Start of EXTRACTED DATA
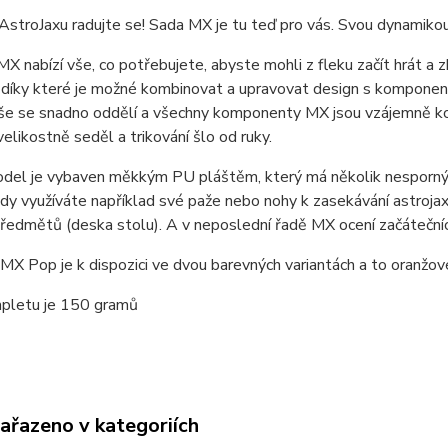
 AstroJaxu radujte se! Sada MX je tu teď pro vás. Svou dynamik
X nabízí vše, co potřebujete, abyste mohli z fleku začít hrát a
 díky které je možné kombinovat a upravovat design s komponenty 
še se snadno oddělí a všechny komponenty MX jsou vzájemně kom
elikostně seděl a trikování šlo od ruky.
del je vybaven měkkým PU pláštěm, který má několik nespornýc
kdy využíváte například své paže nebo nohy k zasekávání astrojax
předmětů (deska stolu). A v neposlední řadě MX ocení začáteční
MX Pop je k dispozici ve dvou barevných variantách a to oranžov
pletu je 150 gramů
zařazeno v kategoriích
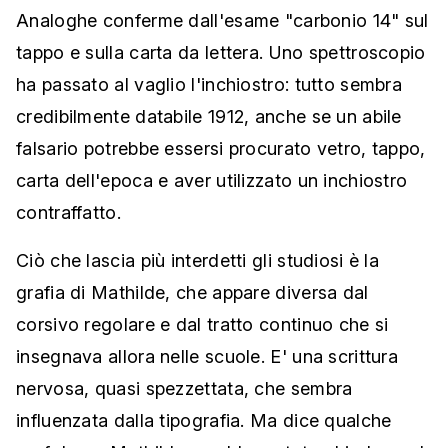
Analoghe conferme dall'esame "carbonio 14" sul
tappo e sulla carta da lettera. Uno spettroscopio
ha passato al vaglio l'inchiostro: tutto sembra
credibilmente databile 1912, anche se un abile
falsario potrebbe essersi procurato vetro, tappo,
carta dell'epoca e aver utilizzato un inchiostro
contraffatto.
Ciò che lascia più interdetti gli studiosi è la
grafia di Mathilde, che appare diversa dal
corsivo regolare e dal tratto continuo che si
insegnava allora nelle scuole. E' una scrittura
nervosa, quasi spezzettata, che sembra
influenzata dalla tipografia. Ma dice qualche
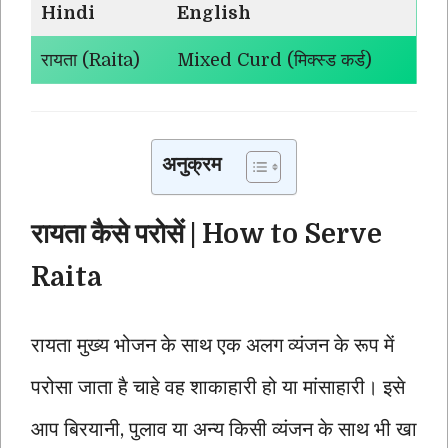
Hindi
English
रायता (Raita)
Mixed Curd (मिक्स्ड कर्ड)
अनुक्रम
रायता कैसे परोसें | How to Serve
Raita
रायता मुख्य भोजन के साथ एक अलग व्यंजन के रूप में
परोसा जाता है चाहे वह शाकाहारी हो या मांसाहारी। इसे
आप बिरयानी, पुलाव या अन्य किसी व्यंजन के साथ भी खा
End of EXTRACTED DATA
Start of EXTRACTED DATA
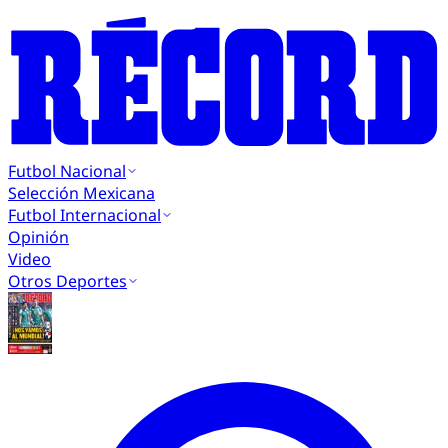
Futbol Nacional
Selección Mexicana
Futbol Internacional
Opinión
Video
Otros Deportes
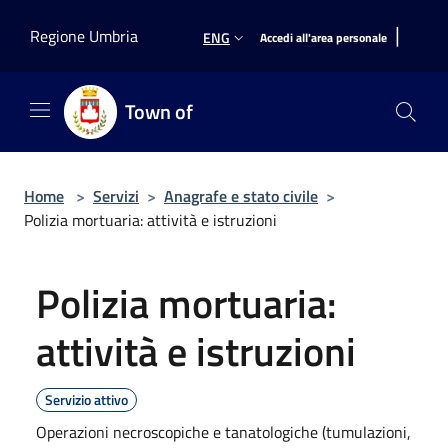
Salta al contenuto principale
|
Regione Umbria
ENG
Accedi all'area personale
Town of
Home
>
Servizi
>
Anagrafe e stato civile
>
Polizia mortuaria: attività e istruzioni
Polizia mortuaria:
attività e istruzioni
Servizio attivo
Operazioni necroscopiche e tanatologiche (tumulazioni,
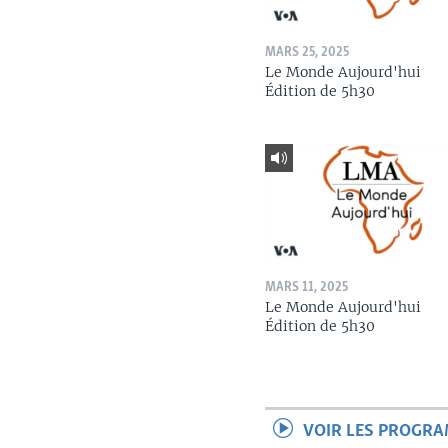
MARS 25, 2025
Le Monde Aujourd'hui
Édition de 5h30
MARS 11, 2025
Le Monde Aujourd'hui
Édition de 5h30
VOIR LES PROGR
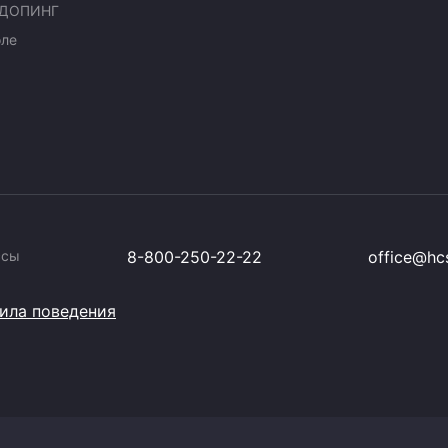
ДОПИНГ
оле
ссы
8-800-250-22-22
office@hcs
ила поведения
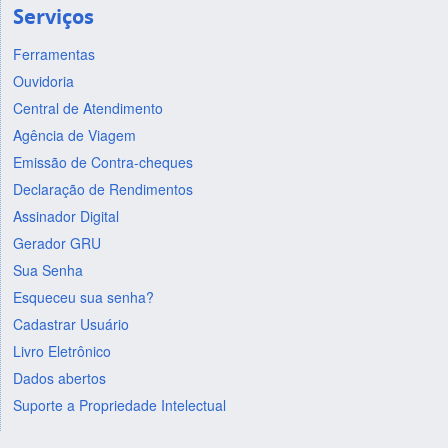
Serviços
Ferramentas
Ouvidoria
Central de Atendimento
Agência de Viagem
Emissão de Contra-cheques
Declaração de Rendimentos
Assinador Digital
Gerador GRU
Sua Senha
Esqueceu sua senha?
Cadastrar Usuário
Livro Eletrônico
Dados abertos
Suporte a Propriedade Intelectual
End of EXTRACTED DATA
Start of EXTRACTED DATA
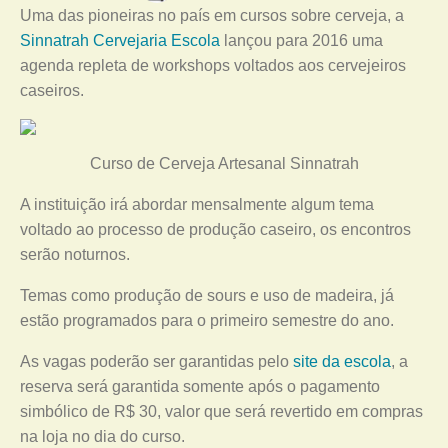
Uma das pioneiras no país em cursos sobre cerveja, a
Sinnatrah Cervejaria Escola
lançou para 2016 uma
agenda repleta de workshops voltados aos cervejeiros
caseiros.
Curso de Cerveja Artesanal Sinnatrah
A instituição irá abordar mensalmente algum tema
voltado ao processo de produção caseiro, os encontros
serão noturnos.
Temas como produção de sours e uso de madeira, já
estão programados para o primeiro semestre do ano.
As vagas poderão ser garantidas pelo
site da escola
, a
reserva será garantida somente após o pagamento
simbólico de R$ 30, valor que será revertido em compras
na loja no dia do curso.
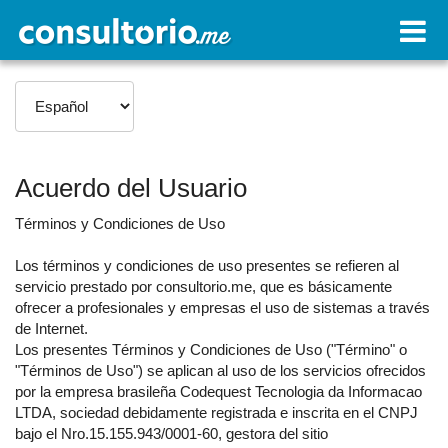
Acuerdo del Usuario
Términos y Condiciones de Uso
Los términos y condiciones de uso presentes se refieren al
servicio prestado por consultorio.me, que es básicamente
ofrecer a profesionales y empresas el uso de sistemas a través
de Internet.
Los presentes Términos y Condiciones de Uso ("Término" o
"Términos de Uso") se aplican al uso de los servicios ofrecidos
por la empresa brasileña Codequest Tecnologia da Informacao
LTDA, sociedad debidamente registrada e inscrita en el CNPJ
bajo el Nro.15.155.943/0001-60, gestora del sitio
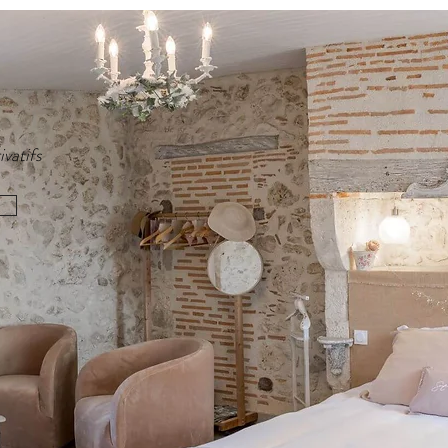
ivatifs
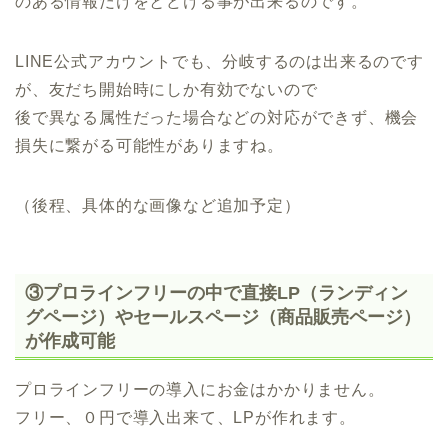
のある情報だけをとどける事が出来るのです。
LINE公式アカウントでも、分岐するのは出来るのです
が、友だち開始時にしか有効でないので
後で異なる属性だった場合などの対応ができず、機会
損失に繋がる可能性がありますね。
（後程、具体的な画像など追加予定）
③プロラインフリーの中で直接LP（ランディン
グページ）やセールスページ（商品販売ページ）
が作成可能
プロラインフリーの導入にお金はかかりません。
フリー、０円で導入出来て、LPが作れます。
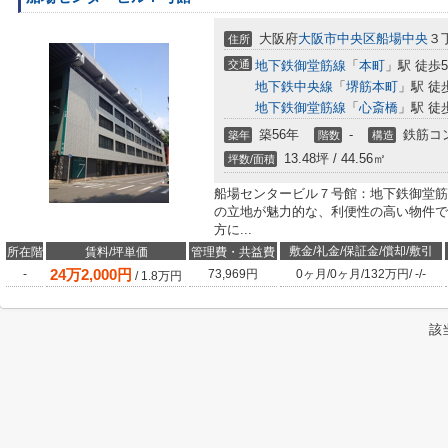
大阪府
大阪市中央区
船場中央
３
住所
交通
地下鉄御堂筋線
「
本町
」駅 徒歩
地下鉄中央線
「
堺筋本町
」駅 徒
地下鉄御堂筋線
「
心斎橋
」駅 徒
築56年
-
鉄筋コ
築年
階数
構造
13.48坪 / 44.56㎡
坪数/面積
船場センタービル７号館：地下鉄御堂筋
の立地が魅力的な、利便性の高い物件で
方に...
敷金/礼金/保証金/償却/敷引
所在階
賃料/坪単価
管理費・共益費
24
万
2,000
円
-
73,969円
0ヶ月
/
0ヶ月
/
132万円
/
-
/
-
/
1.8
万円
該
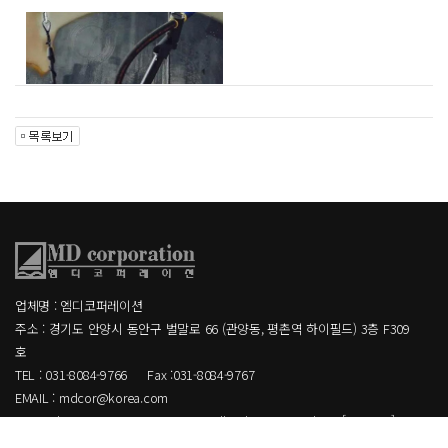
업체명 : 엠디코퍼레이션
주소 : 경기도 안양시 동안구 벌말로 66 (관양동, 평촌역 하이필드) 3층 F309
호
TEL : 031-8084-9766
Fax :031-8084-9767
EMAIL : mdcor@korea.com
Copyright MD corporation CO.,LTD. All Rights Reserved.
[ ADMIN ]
End of EXTRACTED DATA
Reproduce, with no changes, the lines from the one containing "AstroJaxu radujte se!" through the one containing "zařazeno v kategoriích", both of those included.

> [TASK RESULT]
 AstroJaxu radujte se! Sada MX je tu teď pro vás. Svou dynamik
X nabízí vše, co potřebujete, abyste mohli z fleku začít hrát a
 díky které je možné kombinovat a upravovat design s komponenty 
še se snadno oddělí a všechny komponenty MX jsou vzájemně kom
elikostně seděl a trikování šlo od ruky.
del je vybaven měkkým PU pláštěm, který má několik nespornýc
kdy využíváte například své paže nebo nohy k zasekávání astrojax
předmětů (deska stolu). A v neposlední řadě MX ocení začáteční
MX Pop je k dispozici ve dvou barevných variantách a to oranžov
pletu je 150 gramů
zařazeno v kategoriích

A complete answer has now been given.